- A new study has mapped the coronavirus spread before it became a full-blown pandemic.
- A team of researchers that included scientists from the CDC concluded that travel is responsible for most of the cases outside mainland China in the first 11 weeks of COVID-19’s pre-pandemic phase.
- Travel from Italy, China, and Iran was linked to almost two-thirds of the first cases in 99 countries outside of China.
The novel coronavirus needed just a few weeks to reach so many countries around the world, and that’s before the World Health Organization (WHO) declared the new infectious disease a pandemic. A new study looked at the COVID-19 transmission in the 11 weeks that preceded the WHO’s declaration and found the main reason the pathogen was able to spread around the world in such a short time. Unsurprisingly, it all has to do with travel to the regions that contained the first major COVID-19 outbreaks, including China, Italy, and Iran. The researchers concluded that outbreaks began in 75 of the 99 affected countries outside of mainland China due to people who had traveled to a country that already had a COVID-19 outbreak during the pre-pandemic phase. Almost two-thirds of the first cases in each country were linked to Italy (27%), China (22%), and Iran (11%).
Dr. Fatimah Dawood from the Centers for Disease Control and Prevention (CDC) co-led the study, with the final paper having been published this week in The Lancet Infectious Diseases journal. “Our findings suggest that travel from just a few countries with substantial SARS-CoV-2 transmission may have seeded additional outbreaks around the world before the characterization of COVID-19 as a pandemic on March 11th, 2020,” Dawood said.
The researchers looked at the publicly available reports about the first cases in a country, including government agencies, social media, and press releases between December 31st, 2019, an March 10th, 2020, in search of at least one confirmed COVID-19 case. Then, they analyzed the travel history of those first cases and other characteristics, including age, sex, exposure, and cluster frequencies as well as sizes.
The study makes it clear that SARS-CoV-2 turned out to be a much bigger threat in its pre-pandemic phase than similar outbreaks when it comes to the number of infections outside the country of origin. “For example, by approximately 11 weeks after SARS-CoV and MERS-CoV were detected outside China and Saudi Arabia, respectively, 27 countries had reported 6500 cases of SARS, and three countries had reported nine cases of MERS,” the study says. “By comparison, at the comparable timepoint in the SARS-CoV-2 outbreak, 99 countries had collectively reported more than 100 000 cases of COVID-19.”
In the first 11 weeks, the researchers identified 32,459 confirmed cases in 99 countries outside mainland China. Travel was responsible for most outbreaks. Italy was linked to half of the cases reported in Africa and over one-third of cases in Europe and America. Travel to mainland China accounted for 83% of the first reported cases in the Western Pacific and more than half of the first cases in Southeast Asia. Seven first-reported cases in the Eastern Mediterranean region were people who had traveled to Iran.
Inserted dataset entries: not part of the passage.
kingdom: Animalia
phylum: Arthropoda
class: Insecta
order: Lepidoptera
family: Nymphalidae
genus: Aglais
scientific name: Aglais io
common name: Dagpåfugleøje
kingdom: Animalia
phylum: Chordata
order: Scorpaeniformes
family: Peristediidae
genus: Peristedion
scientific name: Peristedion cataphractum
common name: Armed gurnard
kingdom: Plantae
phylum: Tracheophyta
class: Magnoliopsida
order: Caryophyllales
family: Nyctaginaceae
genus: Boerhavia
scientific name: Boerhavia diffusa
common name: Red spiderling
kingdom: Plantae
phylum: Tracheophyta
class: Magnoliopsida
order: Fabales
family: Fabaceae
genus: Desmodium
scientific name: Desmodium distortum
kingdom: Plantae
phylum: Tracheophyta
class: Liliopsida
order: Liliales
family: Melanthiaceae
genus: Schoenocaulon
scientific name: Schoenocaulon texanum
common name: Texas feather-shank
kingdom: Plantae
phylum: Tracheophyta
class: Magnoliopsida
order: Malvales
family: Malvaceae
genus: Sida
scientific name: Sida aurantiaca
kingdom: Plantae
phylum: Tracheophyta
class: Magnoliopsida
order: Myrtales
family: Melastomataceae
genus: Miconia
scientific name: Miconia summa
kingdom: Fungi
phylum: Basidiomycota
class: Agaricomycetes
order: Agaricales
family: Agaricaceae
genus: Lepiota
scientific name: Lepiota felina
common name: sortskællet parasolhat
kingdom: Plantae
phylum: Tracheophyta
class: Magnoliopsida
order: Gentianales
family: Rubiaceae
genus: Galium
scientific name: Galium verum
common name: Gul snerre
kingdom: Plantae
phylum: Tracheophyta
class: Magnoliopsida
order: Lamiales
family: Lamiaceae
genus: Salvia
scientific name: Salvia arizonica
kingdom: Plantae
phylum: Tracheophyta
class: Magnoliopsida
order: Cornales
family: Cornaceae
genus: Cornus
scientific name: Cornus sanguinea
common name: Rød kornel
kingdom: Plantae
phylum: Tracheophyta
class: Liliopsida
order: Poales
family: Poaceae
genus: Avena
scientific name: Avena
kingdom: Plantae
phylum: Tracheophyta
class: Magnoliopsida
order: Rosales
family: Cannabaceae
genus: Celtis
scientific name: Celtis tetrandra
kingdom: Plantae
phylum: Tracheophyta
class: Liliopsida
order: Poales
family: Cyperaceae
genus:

Data available for 1,200 patients from 68 countries revealed that the average age of patients was 51 years, and just 3% of cases were children younger than 18 years old. About 2% of these cases were healthcare workers.
The researchers also studied 101 clusters in 29 countries that involved 386 cases. They found that household transmission accounted for three-quarters of clusters, with an average of 2.6 cases per cluster. 11 clusters were related to community gatherings, and they averaged 14.2 cases per cluster.
“Four large clusters in our analysis, and large outbreaks reported elsewhere, have been linked with transmission in faith-based settings, highlighting the need to partner with faith-based organizations when designing and implementing community mitigation efforts”, CDC Dr. Philip Ricks explained. “Six healthcare-associated clusters were also identified, underscoring the need for strict infection prevention and control practices and monitoring healthcare workers for signs of illness.”
The study paints a partial picture of what went wrong during the early days of the pandemic, and its conclusions might help guide public health officials to tackle future epidemics better, and even contain future COVID-19 outbreaks. As always with coronavirus studies, more research may be required to further detail the spread of the virus in the early days. One drawback of the study is that the researchers may have missed the first real COVID-19 cases in those countries since COVID-19 can easily go undiagnosed. As others have shown, the illness started spreading in Italy, France, and the US long before the first confirmed cases. Asymptomatic transmission and the lack of testing in the pre-pandemic phase may have prevented health officials from actually catching the first patients in each country. It’s also still unclear who the first patients were in China, as the country has yet to release that information. It’s unclear if Chine has even figured anything out regarding the origins of the pandemic.